本文:
________________________
図4に示した変形例では、減値化した画像を記憶部13に記憶する場合に使用する構成と、記憶部13から画像を読み出して減値化する場合に使用する構成を共用しているが、これらを別の構成とし、それぞれ使用するか否かを切り替える場合の例を
図8に示している。
図4に示した変形例と異なる点について主に説明する。
【0058】
この変形例における処理部12には、縮拡部21として第1縮拡部41、第2縮拡部42、第3縮拡部51、第4縮拡部52を、減値化部22として第1減値化部43、第2減値化部44、第3減値化部53,第4減値化部54を、画像処理部23として第1画像処理部45、第2画像処理部46、第3画像処理部55、第4画像処理部56を、それぞれ有している。それぞれの機能は、縮拡部21、減値化部22、画像処理部23として説明した通りである。
【0059】
制御部14は、上述した制御を行う。あらかじめ指定されている縮拡率が等倍または縮小の場合には、第1読取部31で読み取った多値の画像を第1縮拡部41で縮拡率に応じて縮小し、第1減値化部43で減値化した画像を、記憶部13に記憶させる。また、第2読取部32で読み取った多値の画像を第2縮拡部42で縮拡率に応じて縮小し、第2減値化部44で減値化した画像を、記憶部13に記憶させる。出力の際には、記憶部13から減値化された画像を読み出しながら出力画像として出力させる。この場合、第3縮拡部51、第3画像処理部55、第3減値化部53による処理、および、第4縮拡部52、第4画像処理部56、第4減値化部54による処理は行わない。
________________________
[グラフに基づくクイズ項目]
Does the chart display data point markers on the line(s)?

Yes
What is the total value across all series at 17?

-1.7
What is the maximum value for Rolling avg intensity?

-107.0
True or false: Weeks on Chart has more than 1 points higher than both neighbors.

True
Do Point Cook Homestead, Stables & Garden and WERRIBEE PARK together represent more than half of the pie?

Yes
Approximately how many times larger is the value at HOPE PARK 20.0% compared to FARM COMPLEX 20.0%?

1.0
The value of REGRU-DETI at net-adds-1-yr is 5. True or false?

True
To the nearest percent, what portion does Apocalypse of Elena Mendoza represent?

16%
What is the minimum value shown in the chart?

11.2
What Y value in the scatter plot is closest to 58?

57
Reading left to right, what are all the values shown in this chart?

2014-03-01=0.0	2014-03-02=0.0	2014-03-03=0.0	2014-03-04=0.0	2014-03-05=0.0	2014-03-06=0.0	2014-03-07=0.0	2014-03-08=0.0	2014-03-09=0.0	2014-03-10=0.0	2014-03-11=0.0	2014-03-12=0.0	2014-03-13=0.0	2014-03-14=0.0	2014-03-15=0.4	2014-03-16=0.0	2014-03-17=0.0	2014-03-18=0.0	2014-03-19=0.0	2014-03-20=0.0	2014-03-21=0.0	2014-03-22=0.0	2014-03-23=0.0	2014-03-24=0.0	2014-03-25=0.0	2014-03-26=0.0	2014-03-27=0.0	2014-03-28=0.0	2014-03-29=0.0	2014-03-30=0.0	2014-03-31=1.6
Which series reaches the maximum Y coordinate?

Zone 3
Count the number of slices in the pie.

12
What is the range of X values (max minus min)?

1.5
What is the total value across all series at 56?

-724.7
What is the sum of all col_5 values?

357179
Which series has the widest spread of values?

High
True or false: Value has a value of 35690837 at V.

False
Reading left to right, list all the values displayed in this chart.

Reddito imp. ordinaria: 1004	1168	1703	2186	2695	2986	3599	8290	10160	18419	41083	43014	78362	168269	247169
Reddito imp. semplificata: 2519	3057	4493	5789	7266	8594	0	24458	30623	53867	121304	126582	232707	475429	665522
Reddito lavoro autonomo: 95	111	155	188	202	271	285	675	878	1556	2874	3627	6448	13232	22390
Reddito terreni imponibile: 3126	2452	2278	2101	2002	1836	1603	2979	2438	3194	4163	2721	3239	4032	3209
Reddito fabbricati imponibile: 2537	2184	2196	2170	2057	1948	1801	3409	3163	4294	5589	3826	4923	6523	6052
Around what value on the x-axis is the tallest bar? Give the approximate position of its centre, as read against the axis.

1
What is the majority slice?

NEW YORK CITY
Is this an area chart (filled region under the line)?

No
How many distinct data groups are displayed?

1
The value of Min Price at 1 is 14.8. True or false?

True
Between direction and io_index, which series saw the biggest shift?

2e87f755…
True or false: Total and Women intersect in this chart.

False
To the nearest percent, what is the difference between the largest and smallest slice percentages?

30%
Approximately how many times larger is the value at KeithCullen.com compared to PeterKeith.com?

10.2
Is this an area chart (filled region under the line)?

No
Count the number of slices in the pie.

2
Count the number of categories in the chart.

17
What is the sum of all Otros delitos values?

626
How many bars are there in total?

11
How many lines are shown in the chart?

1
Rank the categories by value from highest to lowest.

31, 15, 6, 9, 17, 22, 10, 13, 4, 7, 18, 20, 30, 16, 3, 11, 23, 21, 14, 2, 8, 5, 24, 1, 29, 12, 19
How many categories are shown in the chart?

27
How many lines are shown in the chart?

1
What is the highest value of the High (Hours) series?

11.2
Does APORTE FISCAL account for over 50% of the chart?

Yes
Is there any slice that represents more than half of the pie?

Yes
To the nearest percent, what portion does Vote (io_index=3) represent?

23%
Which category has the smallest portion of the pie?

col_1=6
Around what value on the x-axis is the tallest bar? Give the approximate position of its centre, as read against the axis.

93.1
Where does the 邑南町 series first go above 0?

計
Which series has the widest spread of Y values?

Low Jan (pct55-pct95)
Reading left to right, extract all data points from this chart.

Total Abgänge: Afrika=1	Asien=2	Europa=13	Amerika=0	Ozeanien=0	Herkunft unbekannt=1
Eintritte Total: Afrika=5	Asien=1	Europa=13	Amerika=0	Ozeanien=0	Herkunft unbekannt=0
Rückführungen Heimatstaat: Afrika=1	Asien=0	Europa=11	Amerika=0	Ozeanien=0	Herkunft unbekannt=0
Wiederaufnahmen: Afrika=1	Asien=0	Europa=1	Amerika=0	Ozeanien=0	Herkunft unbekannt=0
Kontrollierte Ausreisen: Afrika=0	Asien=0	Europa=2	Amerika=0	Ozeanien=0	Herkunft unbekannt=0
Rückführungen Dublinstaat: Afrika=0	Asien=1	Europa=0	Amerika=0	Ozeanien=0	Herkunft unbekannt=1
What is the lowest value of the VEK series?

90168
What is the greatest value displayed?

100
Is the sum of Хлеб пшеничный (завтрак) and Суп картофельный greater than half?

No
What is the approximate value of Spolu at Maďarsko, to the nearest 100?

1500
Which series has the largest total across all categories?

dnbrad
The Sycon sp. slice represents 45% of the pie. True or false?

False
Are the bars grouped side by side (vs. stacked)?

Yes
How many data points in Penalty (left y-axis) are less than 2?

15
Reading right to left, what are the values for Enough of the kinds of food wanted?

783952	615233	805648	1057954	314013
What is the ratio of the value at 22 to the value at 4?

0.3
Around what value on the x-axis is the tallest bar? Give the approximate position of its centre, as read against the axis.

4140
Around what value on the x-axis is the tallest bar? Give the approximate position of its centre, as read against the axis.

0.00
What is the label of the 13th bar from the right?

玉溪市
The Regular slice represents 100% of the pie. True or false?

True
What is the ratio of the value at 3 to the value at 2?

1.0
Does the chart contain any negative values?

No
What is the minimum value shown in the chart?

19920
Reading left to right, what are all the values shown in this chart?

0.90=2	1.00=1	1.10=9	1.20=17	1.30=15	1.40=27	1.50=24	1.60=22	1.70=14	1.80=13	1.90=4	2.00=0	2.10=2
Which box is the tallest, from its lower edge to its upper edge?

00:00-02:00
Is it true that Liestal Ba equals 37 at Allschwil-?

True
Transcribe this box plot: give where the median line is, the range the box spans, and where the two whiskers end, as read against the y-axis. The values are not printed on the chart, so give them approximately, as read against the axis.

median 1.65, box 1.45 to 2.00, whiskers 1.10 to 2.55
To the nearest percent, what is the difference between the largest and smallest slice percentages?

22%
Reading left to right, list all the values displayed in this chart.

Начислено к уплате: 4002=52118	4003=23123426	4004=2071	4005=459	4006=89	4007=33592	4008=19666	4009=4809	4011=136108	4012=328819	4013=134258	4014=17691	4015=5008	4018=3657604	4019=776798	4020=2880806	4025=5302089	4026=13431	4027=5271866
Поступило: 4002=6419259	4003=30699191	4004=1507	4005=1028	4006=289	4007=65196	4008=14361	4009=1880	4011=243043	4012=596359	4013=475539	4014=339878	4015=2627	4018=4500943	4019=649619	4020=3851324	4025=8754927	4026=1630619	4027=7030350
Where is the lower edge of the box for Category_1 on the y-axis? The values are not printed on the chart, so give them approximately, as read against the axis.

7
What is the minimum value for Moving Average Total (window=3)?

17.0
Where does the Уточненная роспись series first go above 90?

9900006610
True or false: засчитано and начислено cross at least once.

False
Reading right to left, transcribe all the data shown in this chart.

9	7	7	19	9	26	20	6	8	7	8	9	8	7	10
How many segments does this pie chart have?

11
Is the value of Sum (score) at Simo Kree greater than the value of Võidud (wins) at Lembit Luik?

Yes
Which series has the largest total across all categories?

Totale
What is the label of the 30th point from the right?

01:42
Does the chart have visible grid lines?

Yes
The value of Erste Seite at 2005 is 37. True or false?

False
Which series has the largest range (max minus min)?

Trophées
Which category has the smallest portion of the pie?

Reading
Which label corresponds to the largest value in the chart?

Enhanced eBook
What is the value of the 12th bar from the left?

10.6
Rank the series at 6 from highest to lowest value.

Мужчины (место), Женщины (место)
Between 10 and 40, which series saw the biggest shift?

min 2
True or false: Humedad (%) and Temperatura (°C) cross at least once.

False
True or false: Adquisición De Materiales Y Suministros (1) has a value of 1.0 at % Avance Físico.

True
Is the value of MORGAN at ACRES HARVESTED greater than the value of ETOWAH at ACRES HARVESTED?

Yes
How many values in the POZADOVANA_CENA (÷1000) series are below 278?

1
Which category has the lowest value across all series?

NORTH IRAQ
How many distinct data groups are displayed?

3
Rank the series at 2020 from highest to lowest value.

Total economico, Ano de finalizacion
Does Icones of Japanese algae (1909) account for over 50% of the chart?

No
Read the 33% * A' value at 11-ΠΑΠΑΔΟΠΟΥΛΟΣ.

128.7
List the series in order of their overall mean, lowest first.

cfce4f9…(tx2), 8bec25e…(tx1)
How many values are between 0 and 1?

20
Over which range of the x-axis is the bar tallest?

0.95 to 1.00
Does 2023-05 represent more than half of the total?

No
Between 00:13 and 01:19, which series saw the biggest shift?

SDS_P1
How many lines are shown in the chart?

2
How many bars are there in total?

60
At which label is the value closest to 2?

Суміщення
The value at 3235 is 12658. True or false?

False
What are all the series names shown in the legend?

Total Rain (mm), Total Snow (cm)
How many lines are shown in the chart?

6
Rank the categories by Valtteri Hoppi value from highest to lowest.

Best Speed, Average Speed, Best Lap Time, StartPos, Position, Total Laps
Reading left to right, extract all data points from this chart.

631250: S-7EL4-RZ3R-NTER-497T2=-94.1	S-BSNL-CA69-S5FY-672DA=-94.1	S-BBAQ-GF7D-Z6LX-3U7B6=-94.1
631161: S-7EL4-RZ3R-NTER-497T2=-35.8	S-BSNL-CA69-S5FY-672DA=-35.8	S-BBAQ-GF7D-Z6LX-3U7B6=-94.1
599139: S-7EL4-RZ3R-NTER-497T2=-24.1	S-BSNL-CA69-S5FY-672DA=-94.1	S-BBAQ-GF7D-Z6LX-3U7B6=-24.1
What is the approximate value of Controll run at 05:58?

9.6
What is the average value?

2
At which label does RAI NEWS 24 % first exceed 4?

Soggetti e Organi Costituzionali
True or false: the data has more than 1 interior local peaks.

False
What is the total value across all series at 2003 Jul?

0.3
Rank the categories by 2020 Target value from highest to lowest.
________________________
取り組む課題:
A - 本文では、縮拡率が等倍または縮小の場合、第3および第4の系統の各部による処理は行わないとされています。その場合に画像がどのように処理されるのかを、本文に沿って三文以内で説明しなさい。
B - 減値化した画像の記憶と出力を扱う変形例の本文を、最後の文に続けて書き進めなさい。

解答例:
A - あらかじめ指定されている縮拡率が等倍または縮小の場合、第1読取部31と第2読取部32で読み取った多値の画像を、それぞれ第1縮拡部41と第2縮拡部42で縮拡率に応じて縮小します。さらに第1減値化部43と第2減値化部44で減値化してから記憶部13に記憶させ、出力の際はその減値化された画像を読み出しながら出力画像として出力させます。この場合、第3縮拡部51・第3画像処理部55・第3減値化部53による処理と、第4縮拡部52・第4画像処理部56・第4減値化部54による処理は行いません。

B -
【0060】
あらかじめ指定されている縮拡率が拡大の場合には、第1読取部31および第2読取部32で読み取った多値の画像を記憶部13に多値のまま記憶させる。この場合、第1縮拡部41、第1画像処理部45、第1減値化部43による処理、および、第2縮拡部42、第2画像処理部46、第2減値化部44による処理は行わない。出力の際に、記憶部13から1ページ分の多値の画像を読み出して第3縮拡部51で縮拡率に応じて拡大し、拡大された画像に対して画像処理を行う場合には第3画像処理部55により画像処理を施し、第3減値化部53で減値化して、出力画像として出力する。また、これと並行して、記憶部13から次の1ページ分の多値の画像を読み出して第4縮拡部52で縮拡率に応じて拡大し、拡大された画像に対して画像処理を行う場合には第4画像処理部56により画像処理を施し、第4減値化部54で減値化して、出力画像として出力する。これにより、出力の際に2ページ分の画像に対して並列的に処理が行われることになる。
【0061】
なお、読取解像度の指定が読取部11の読取解像度と異なる場合には、第1読取部31で読み取った画像を第1解像度変換部47で解像度変換し、第2読取部32で読み取った画像を第2解像度変換部48で解像度変換してから上述の制御を行う。
【0062】
図9は、本発明の実施の一形態の別の変形例における動作の一例の説明図である。図中、破線で囲んだ構成は、処理を行わないこともある。縮拡率が等倍または縮小の場合については
図5(A)で説明した通りであるので、ここでは説明を省略する。なお、第3縮拡部51、第3画像処理部55、第3減値化部53と、第4縮拡部52、第4画像処理部56、第4減値化部54は、処理を行わない。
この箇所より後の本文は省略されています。